> [JOBS]:
**a.** Rewrite the Ollama notebook page starting at "# Ollama Server" and ending at "it from [dashboard.ngrok.com](https://dashboard.ngrok.com))", with "public URL" changed to "shareable URL".
**b.** Repeat the records word for word, starting at the line containing "orange square: rotated 32 degrees clockwise" and ending at the final line of the records, leaving out the picture lines.

> [PAGE EXTRACT]:

** START **

# Ollama Server with Ngrok (Public API) - v2

Run this notebook in Google Colab to expose a generic Ollama API on a public URL.  
**Requirements**:
- Ngrok Authtoken (Get it from [dashboard.ngrok.com](https://dashboard.ngrok.com))

In [None]:
# 1. Install Ollama & Ngrok
!curl -fsSL https://ollama.com/install.sh | sh
!pip install pyngrok

In [None]:
# 2. Configure Ngrok
from pyngrok import ngrok

# REPLACE THIS with your actual token
NGROK_TOKEN = "YOUR_NGROK_AUTHTOKEN_HERE"

ngrok.set_auth_token(NGROK_TOKEN)
print("Ngrok token set.")

In [None]:
# 3. Start Ollama Server
import subprocess
import time
import os
import threading

def stream_output(pipe, prefix):
    for line in iter(pipe.readline, b''):
        print(f"{prefix}: {line.decode().strip()}")

# Determine enviroment
my_env = os.environ.copy()
my_env["OLLAMA_ORIGINS"] = "*"
my_env["OLLAMA_HOST"] = "0.0.0.0"

print("Starting Ollama server...")
process = subprocess.Popen(
    ["ollama", "serve"], 
    env=my_env,
    stdout=subprocess.PIPE, 
    stderr=subprocess.PIPE
)

# Start threads to print logs (helps debugging)
threading.Thread(target=stream_output, args=(process.stdout, "OLLAMA_OUT")).start()
threading.Thread(target=stream_output, args=(process.stderr, "OLLAMA_ERR")).start()

time.sleep(5)
print("Ollama serving on port 11434.")

In [None]:
# 4. Pull Model
print("Pulling Llama 3.1 model...")
!ollama pull llama3.1

In [None]:
# 5. Start Tunnel
public_url = ngrok.connect(11434, bind_tls=True).public_url
print(f"\n>>> YOUR PUBLIC OLLAMA URL IS: {public_url} <<<\n")
print("Copy this URL and pass it to your local app via --api-url")

In [None]:
# Keep cell running
try:
    while True:
        time.sleep(1)
except KeyboardInterrupt:
    print("Stopping...")

** END **

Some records
** START **

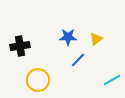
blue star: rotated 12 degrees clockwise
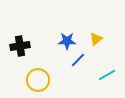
blue star: moved 1 px left, 4 px down
cyan line: moved 5 px left, 5 px up
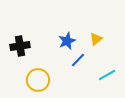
blue star: rotated 24 degrees counterclockwise
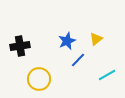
yellow circle: moved 1 px right, 1 px up
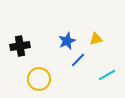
yellow triangle: rotated 24 degrees clockwise
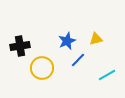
yellow circle: moved 3 px right, 11 px up
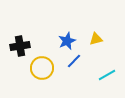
blue line: moved 4 px left, 1 px down
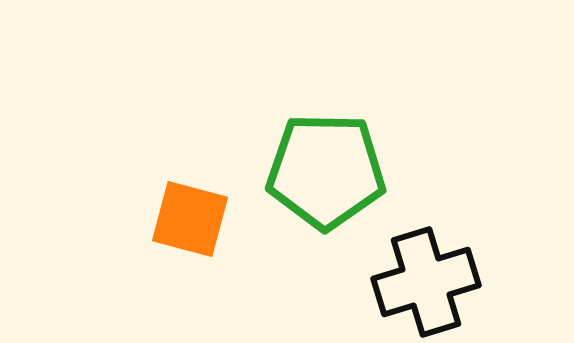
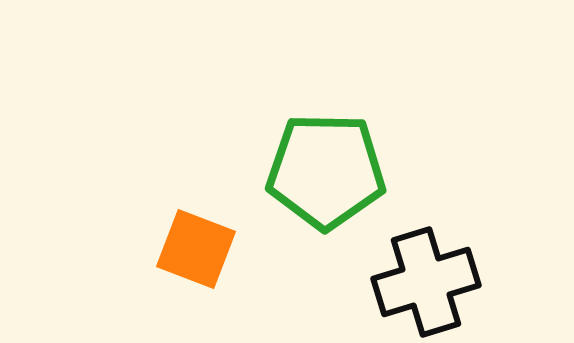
orange square: moved 6 px right, 30 px down; rotated 6 degrees clockwise
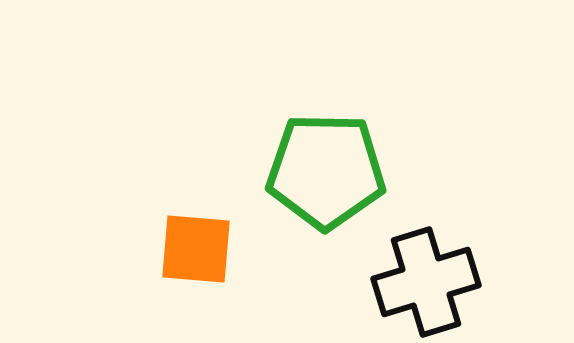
orange square: rotated 16 degrees counterclockwise
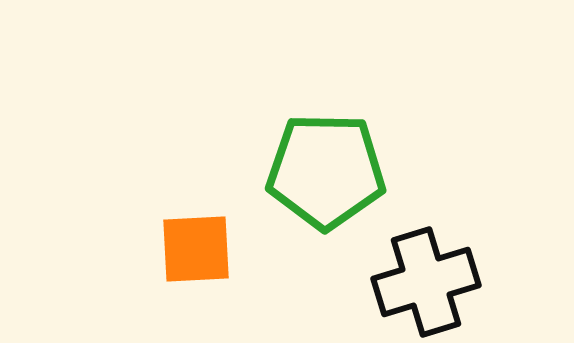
orange square: rotated 8 degrees counterclockwise
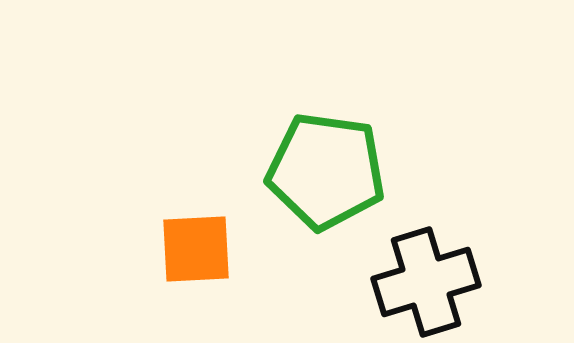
green pentagon: rotated 7 degrees clockwise
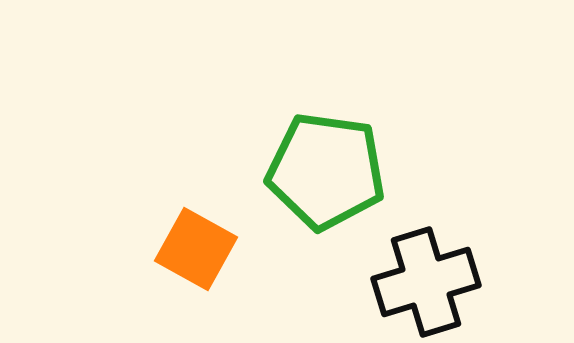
orange square: rotated 32 degrees clockwise
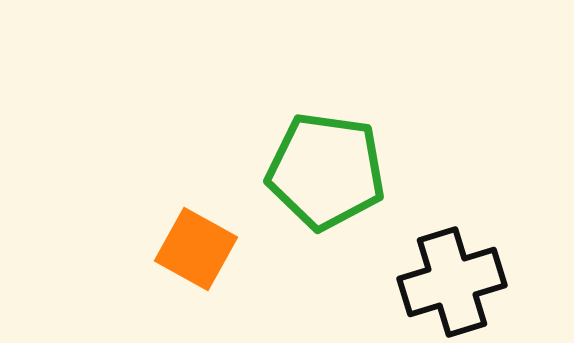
black cross: moved 26 px right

** END **

> [OUTPUTS FOR THE TASKS]:
**a.**
# Ollama Server with Ngrok (Public API) - v2

Run this notebook in Google Colab to expose a generic Ollama API on a shareable URL.  
**Requirements**:
- Ngrok Authtoken (Get it from [dashboard.ngrok.com](https://dashboard.ngrok.com))

**b.**
orange square: rotated 32 degrees clockwise
black cross: moved 26 px right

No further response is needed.